Laura then remarked that in this chapter the landscape is beautiful, so the wargs and the forest clearing are more horrible by comparison.
Angela commented that goblins and wargs create nasty environments. She then went on to question whether Bilbo’s dream described in the last sentence of this chapter was due to the effect of the Ring.
Laura wondered if it was indicative of him looking for his own recent past, which he’ll never find. There will be no more comfort and cake because he has moved on.
We went on to consider the eagles and Laura observed that the eagles of the mountains, like Grendel in Beowulf are disturbed by noise. She also commented that in this chapter the eagles disrupt the evil actions of wargs and goblins but are otherwise indifferent.
Chris noted that in The Silmarillion the eagles of Manwe are helpful creatures. Laura remarked that in The Lord of the Rings one goes to Minas Tirith, and Angela commented that Galadriel may have had some influence when the eagle picks up Gandalf from the mountain of Moria.
Eileen observed that in this chapter the eagles are proud, strong and noble.
Angela reminded us of the great eagle-shaped cloud over Numenor.
Eileen commented that this is a chapter about self-preservation.
We then moved on to ‘Queer Lodgings’
Laura observed that in the Navaho culture shape-changing was often associated with cursed folk, and Navaho skin-changers were evil.
Chris noted the mention of the eagles at the Battle of Five Armies, and Laura remarked on the reference to their gold collars, so that the success of the battle and their participation in it was already known.
Eileen observed that Gandalf becomes impatient with all Bilbo’s questions.
────
* _Required tasks_:
**a.** Answer these from the discussion notes:
(i) To what figure, and from what work, did Laura compare the eagles of the mountains?
(ii) Which three qualities did Eileen say the eagles have in this chapter?
(iii) According to Laura, what were Navaho skin-changers?
**b.** Please reproduce word for word the part of the discussion notes that opens with the words containing "Eileen observed that in" and closes with "was already known.".
**c.** Condense the paragraph of the discussion notes beginning "Chris noted that in The Silmarillion" into a short list that keeps each person's point.
────
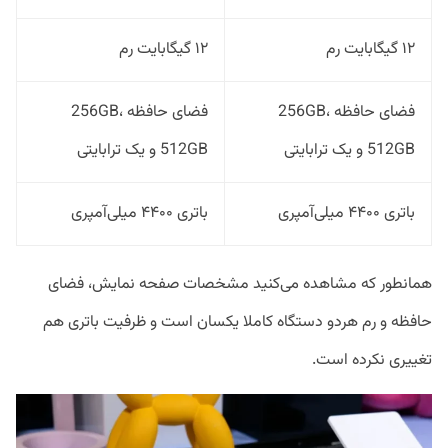
۱۲ گیگابایت رم
۱۲ گیگابایت رم
فضای حافظه 256GB،
فضای حافظه 256GB،
512GB و یک ترابایتی
512GB و یک ترابایتی
باتری ۴۴۰۰ میلی‌آمپری
باتری ۴۴۰۰ میلی‌آمپری
همانطور که مشاهده می‌کنید مشخصات صفحه نمایش، فضای
حافظه و رم هردو دستگاه کاملا یکسان است و ظرفیت باتری هم
تغییری نکرده است.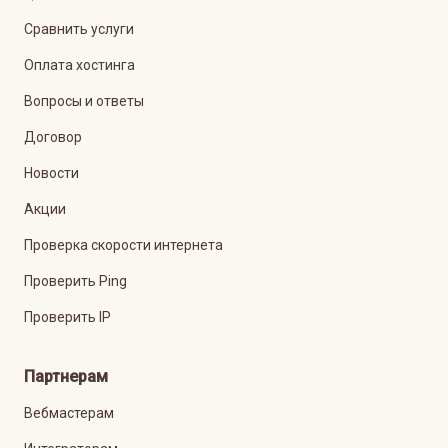
Сравнить услуги
Оплата хостинга
Вопросы и ответы
Договор
Новости
Акции
Проверка скорости интернета
Проверить Ping
Проверить IP
Партнерам
Вебмастерам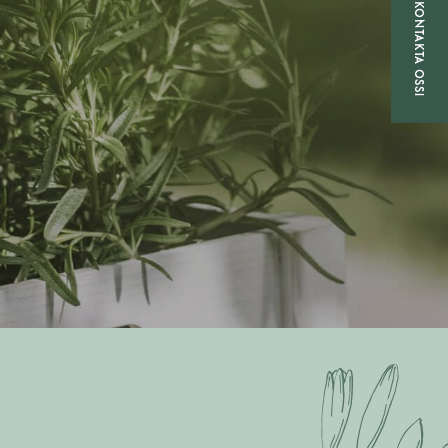
KONTAKTA OSS!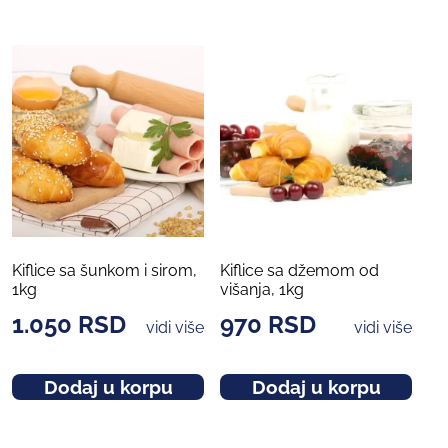
Kiflice sa šunkom i sirom,
Kiflice sa džemom od
1kg
višanja, 1kg
1.050
RSD
970
RSD
vidi više
vidi više
Dodaj u korpu
Dodaj u korpu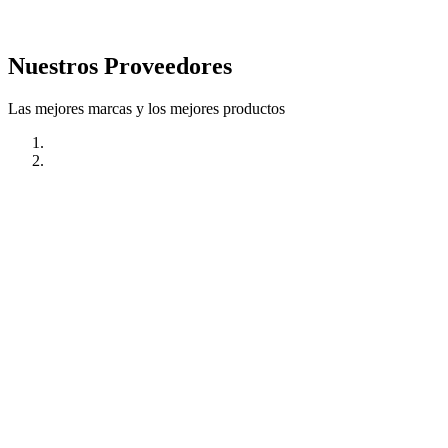
Nuestros Proveedores
Las mejores marcas y los mejores productos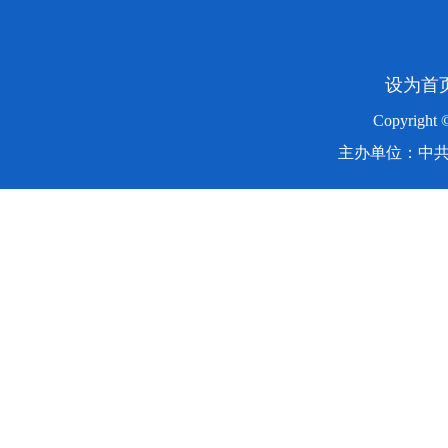
设为首
Copyright
主办单位：中共湖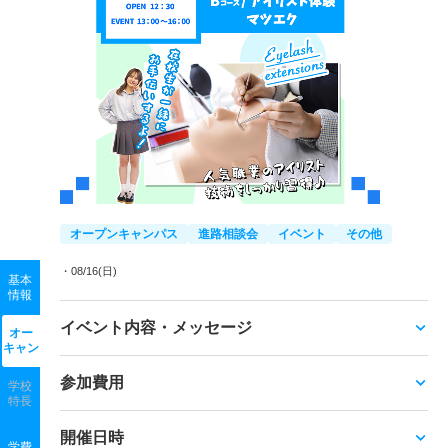
オープンキャンパス
進路相談会
イベント
その他
・08/16(日)
基本
情報
イベント内容・メッセージ
オー
キャン
参加費用
学校
特長
開催日時
学費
────
* _Answers for the tasks_:
**a.**
(i) Grendel in Beowulf, since both are disturbed by noise.
(ii) Proud, strong and noble.
(iii) Evil.

**b.**
Eileen observed that in this chapter the eagles are proud, strong and noble.
Angela reminded us of the great eagle-shaped cloud over Numenor.
Eileen commented that this is a chapter about self-preservation.
We then moved on to ‘Queer Lodgings’
Laura observed that in the Navaho culture shape-changing was often associated with cursed folk, and Navaho skin-changers were evil.
Chris noted the mention of the eagles at the Battle of Five Armies, and Laura remarked on the reference to their gold collars, so that the success of the battle and their participation in it was already known.

**c.**
- Chris: in The Silmarillion, the eagles of Manwe are helpful creatures.
- Laura: in The Lord of the Rings, an eagle goes to Minas Tirith.
- Angela: Galadriel may have had some influence when the eagle picks up Gandalf from the mountain of Moria.